Xiu Xiu : OH NO

Xiu Xiu Oh No review

I’m not going to persuade you to listen to this new Xiu Xiu album. At this point, you’re either a dedicated fan, with the knowledge of the band’s almost 20-year back catalog, or you’ve tried to become a dedicated fan, but found yourself averse to Jamie Stewart’s painfully earnest wail. Both are reasonable stances to take. At this point in their career, Xiu Xiu merely recalibrates the mix of industrial noise and pop that powers their sound, and, somehow, they continue to find new ideas in this glorious mess.
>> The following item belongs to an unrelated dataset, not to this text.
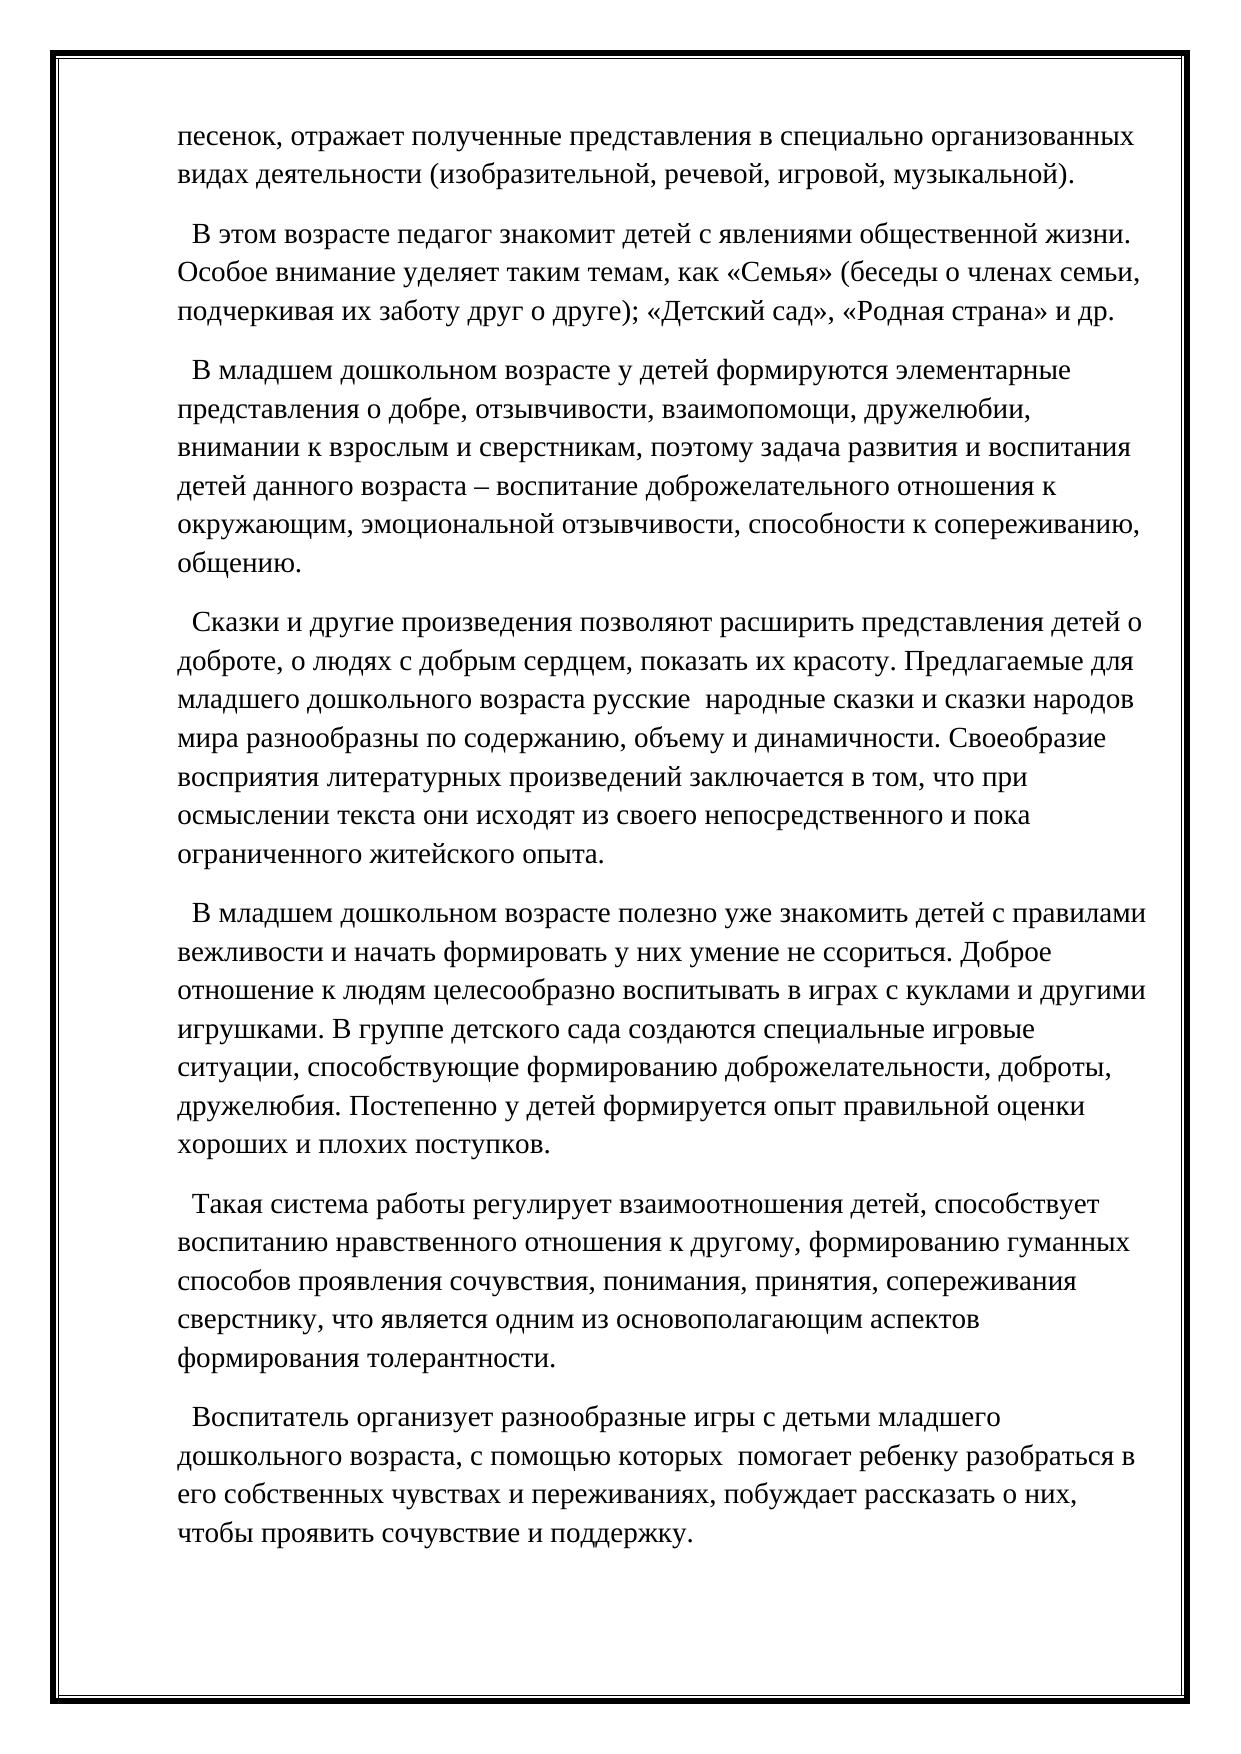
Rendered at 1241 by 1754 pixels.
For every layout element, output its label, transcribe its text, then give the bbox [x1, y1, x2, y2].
On the last album, the abstract and laborious Girl With Basket of Fruit, it was the discovery of Detroit Techno making so much sense on “Pumpkin Attack on Mommy and Daddy” (an obscenely Xiu Xiu song title). Before that, on FORGET, it was the blown out disco of “Wondering.” Their newest album, OH NO, doesn’t gesture at anything quite so radical in sound, but it’s got some of the strongest songwriting on a Xiu Xiu record in a long time, which means verse/chorus structures (!) and what some might even venture to call hooks. OK, so maybe I will try to convince you to listen to the new Xiu Xiu album.

The other thing about OH NO is that it’s a collaborative record. Every song features a different guest vocalist, ranging from indie stars Sharon Van Etten and Greg Saunier, to experimentalists Deb Demure and Fabrizio Modonese Palumbo. These new voices are a welcome change, as Stewart’s trembling alto can be exhausting. Circuit des Yeux’s Haley Fohr goes toe-to-toe with Stewart in the melodramatic folk ballad “The Grifters.” It’s thrilling to hear someone match his energy, and the results are, oddly enough, romantic, like the end of an opera about doomed lovers.

Fellow Xiu Xiu member Angela Seo, unsurprisingly, makes a great counterpoint to Stewart on “Fuzz Gong Fight,” her “put put put”’s an unlikely hook. Owen Pallett brings a bit of his baroque instrumentation to “I Dream of Someone Else Entirely,” as well as a helping of arch formalism. Chelsea Wolfe helps elevate a cover of The Cure’s “One Hundred Years” to a fitting gothic intensity. These moments of connection provide a creative spark that’s been missing for casual listeners to invest in Xiu Xiu’s brand of misery for years now (see, I told you I’d get you to listen). 

The sonics here are grimy and twitchy, with vocals buried in a gloomy swirl. But then there’s this blast of noise on “It Bothers Me All The Time” that sounds like thousands of balloons releasing their air all at once. It’s silly, one of a few moments on the record that seem almost like a joke. It’s hard not to laugh when Stewart sings, oh so serious, “bing bong bonko bong/a head rolling down the stairs” on “I Cannot Resist.” That could be humor. The 15-second closer “ANTS” certainly is, as Valerie Diaz chants “Little ants/take a chance/when you dance/it could be the last dance you ever do.” And speaking of dancing, the Angus Andrews-featuring “Rumpus Room” could be classified as a banger, with a chorus of syncopated rhythms and lyrics about Flamin’ Hot Cheetos and Fuego Takis. It’s fun. It’s fun! When’s the last time you called a Xiu Xiu song fun?

And then there’s “A Bottle of Rum,” a perfect song. The cymbal kicking off the first verse, the hi-hats teetering right after the chorus, and the hiss of synths carrying the song into the stratosphere: it’s just really impressive. It’s an anthemic jangle pop song, a moment of levity proving what Stewart said about this record initially, that “the guest stars of OH NO helped remind me that the ratio of beautiful humans to shitty humans is more like 60/40 rather than what I have always assumed was 1/99.” You can hear that nascent positivity all over the record.